** Opening EXERCISE DATA block **
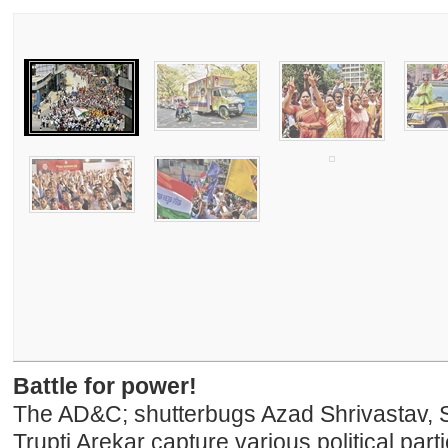
Battle for power!
The AD&C; shutterbugs Azad Shrivastav, 
Trupti Arekar capture various political par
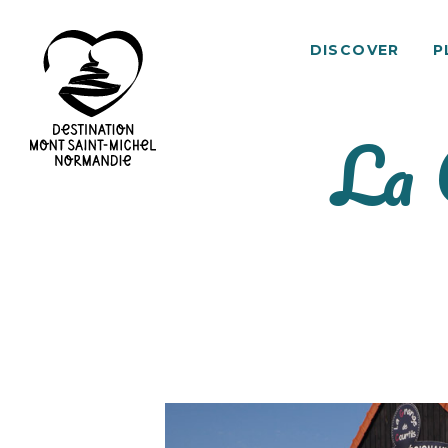
DISCOVER
P
La 
Mont
Saint-
Michel
Normandy
Destination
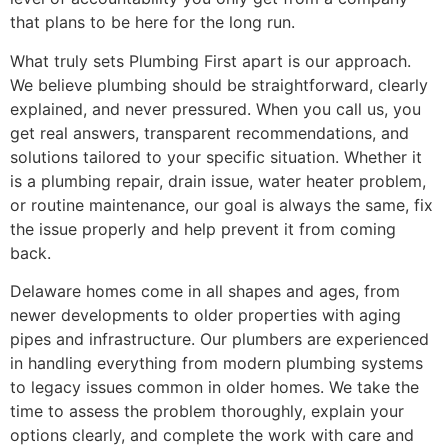
that plans to be here for the long run.
What truly sets Plumbing First apart is our approach.
We believe plumbing should be straightforward, clearly
explained, and never pressured. When you call us, you
get real answers, transparent recommendations, and
solutions tailored to your specific situation. Whether it
is a plumbing repair, drain issue, water heater problem,
or routine maintenance, our goal is always the same, fix
the issue properly and help prevent it from coming
back.
Delaware homes come in all shapes and ages, from
newer developments to older properties with aging
pipes and infrastructure. Our plumbers are experienced
in handling everything from modern plumbing systems
to legacy issues common in older homes. We take the
time to assess the problem thoroughly, explain your
options clearly, and complete the work with care and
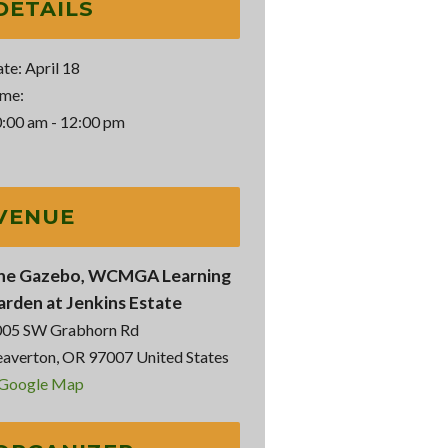
DETAILS
te:
April 18
me:
:00 am - 12:00 pm
VENUE
he Gazebo, WCMGA Learning
arden at Jenkins Estate
005 SW Grabhorn Rd
averton
,
OR
97007
United States
 Google Map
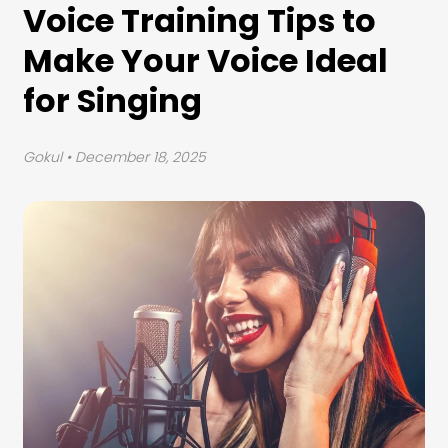
Voice Training Tips to
Make Your Voice Ideal
for Singing
Gokul
• December 18, 2025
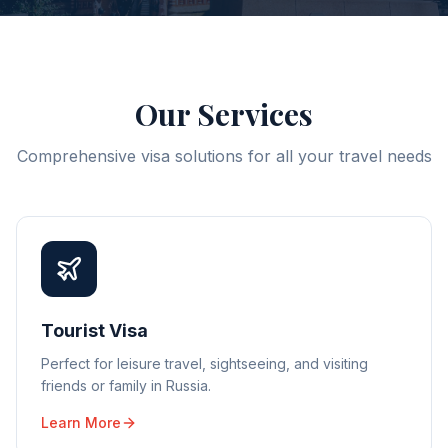
Our Services
Comprehensive visa solutions for all your travel needs
Tourist Visa
Perfect for leisure travel, sightseeing, and visiting
friends or family in Russia.
Learn More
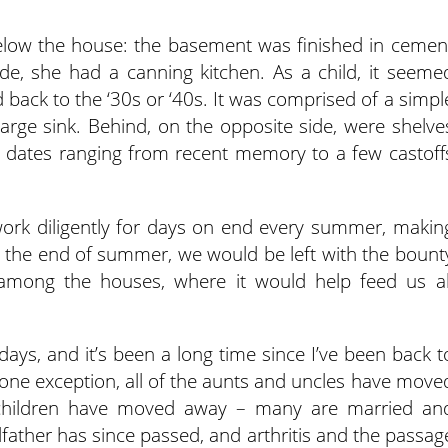
below the house: the basement was finished in cemen
ide, she had a canning kitchen. As a child, it seeme
ted back to the ‘30s or ‘40s. It was comprised of a simpl
rge sink. Behind, on the opposite side, were shelve
d, dates ranging from recent memory to a few castoff
k diligently for days on end every summer, makin
t the end of summer, we would be left with the bount
 among the houses, where it would help feed us al
ys, and it’s been a long time since I’ve been back t
 one exception, all of the aunts and uncles have move
ndchildren have moved away – many are married an
father has since passed, and arthritis and the passag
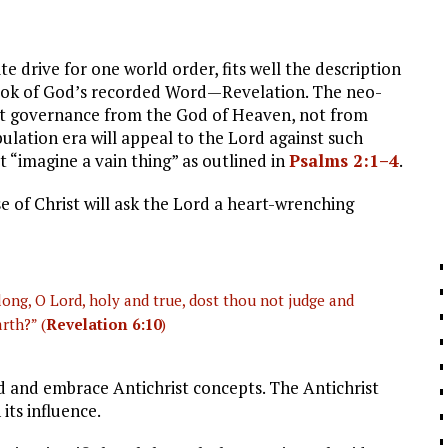
te drive for one world order, fits well the description
l book of God’s recorded Word—Revelation. The neo-
ant governance from the God of Heaven, not from
bulation era will appeal to the Lord against such
t “imagine a vain thing” as outlined in
Psalms 2:1–4
.
 of Christ will ask the Lord a heart-wrenching
long, O Lord, holy and true, dost thou not judge and
rth?” (
Revelation 6:10
)
 and embrace Antichrist concepts. The Antichrist
 its influence.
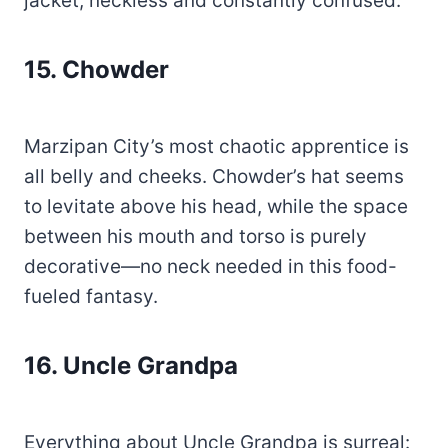
jacket, neckless and constantly confused.
15. Chowder
Marzipan City’s most chaotic apprentice is
all belly and cheeks. Chowder’s hat seems
to levitate above his head, while the space
between his mouth and torso is purely
decorative—no neck needed in this food-
fueled fantasy.
16. Uncle Grandpa
Everything about Uncle Grandpa is surreal:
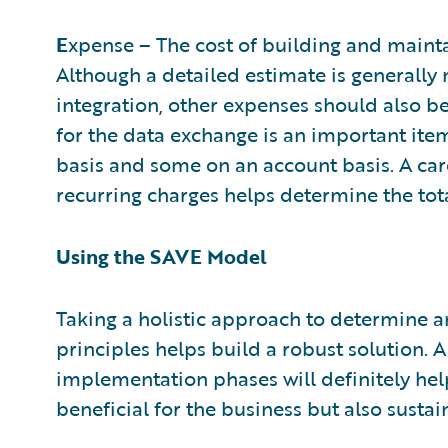
E
xpense – The cost of building and mainta
Although a detailed estimate is generally
integration, other expenses should also b
for the data exchange is an important ite
basis and some on an account basis. A car
recurring charges helps determine the tot
Using the SAVE Model
Taking a holistic approach to determine a
principles helps build a robust solution. 
implementation phases will definitely help
beneficial for the business but also sustai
** Closing EXERCISE DATA block **
Rewrite the text read from all of the records above as a JSON list of strings, with one string per line and blank lines dropped. Leave the pictures out of your answer.

[
  "Battle for power!",
  "The AD&C; shutterbugs Azad Shrivastav, ",
  "Trupti Arekar capture various political par",
  "DISCOVER",
  "P",
  "La ",
  "Mont",
  "Saint-",
  "Michel",
  "Normandy",
  "Destination",
  "that plans to be here for the long run.",
  "What truly sets Plumbing First apart is our approach.",
  "We believe plumbing should be straightforward, clearly",
  "explained, and never pressured. When you call us, you",
  "get real answers, transparent recommendations, and",
  "solutions tailored to your specific situation. Whether it",
  "is a plumbing repair, drain issue, water heater problem,",
  "or routine maintenance, our goal is always the same, fix",
  "the issue properly and help prevent it from coming",
  "back.",
  "Delaware homes come in all shapes and ages, from",
  "newer developments to older properties with aging",
  "pipes and infrastructure. Our plumbers are experienced",
  "in handling everything from modern plumbing systems",
  "to legacy issues common in older homes. We take the",
  "time to assess the problem thoroughly, explain your",
  "options clearly, and complete the work with care and",
  "DETAILS",
  "te:",
  "April 18",
  "me:",
  ":00 am - 12:00 pm",
  "VENUE",
  "he Gazebo, WCMGA Learning",
  "arden at Jenkins Estate",
  "005 SW Grabhorn Rd",
  "averton",
  ",",
  "OR",
  "97007",
  "United States",
  " Google Map",
  "Voice Training Tips to",
  "Make Your Voice Ideal",
  "for Singing",
  "Gokul",
  "• December 18, 2025",
  "Our Services",
  "Comprehensive visa solutions for all your travel needs",
  "Tourist Visa",
  "Perfect for leisure travel, sightseeing, and visiting",
  "friends or family in Russia.",
  "Learn More",
  "below the house: the basement was finished in cemen",
  "ide, she had a canning kitchen. As a child, it seeme",
  "ted back to the ‘30s or ‘40s. It was comprised of a simpl",
  "rge sink. Behind, on the opposite side, were shelve",
  "d, dates ranging from recent memory to a few castoff",
  "k diligently for days on end every summer, makin",
  "t the end of summer, we would be left with the bount",
  " among the houses, where it would help feed us al",
  "ys, and it’s been a long time since I’ve been back t",
  " one exception, all of the aunts and uncles have move",
  "ndchildren have moved away – many are married an",
  "father has since passed, and arthritis and the passag",
  "te drive for one world order, fits well the description",
  "l book of God’s recorded Word—Revelation. The neo-",
  "ant governance from the God of Heaven, not from",
  "bulation era will appeal to the Lord against such",
  "t “imagine a vain thing” as outlined in",
  "Psalms 2:1–4",
  ".",
  " of Christ will ask the Lord a heart-wrenching",
  "long, O Lord, holy and true, dost thou not judge and",
  "rth?” (",
  "Revelation 6:10",
  ")",
  " and embrace Antichrist concepts. The Antichrist",
  " its influence.",
  "jacket, neckless and constantly confused.",
  "15. Chowder",
  "Marzipan City’s most chaotic apprentice is",
  "all belly and cheeks. Chowder’s hat seems",
  "to levitate above his head, while the space",
  "between his mouth and torso is purely",
  "decorative—no neck needed in this food-",
  "fueled fantasy.",
  "16. Uncle Grandpa",
  "Everything about Uncle Grandpa is surreal:",
  "E",
  "xpense – The cost of building and mainta",
  "Although a detailed estimate is generally",
  "integration, other expenses should also b",
  "for the data exchange is an important ite",
  "basis and some on an account basis. A car",
  "recurring charges helps determine the tot",
  "Using the SAVE Model",
  "Taking a holistic approach to determine a",
  "principles helps build a robust solution. ",
  "implementation phases will definitely help",
  "beneficial for the business but also sustai"
]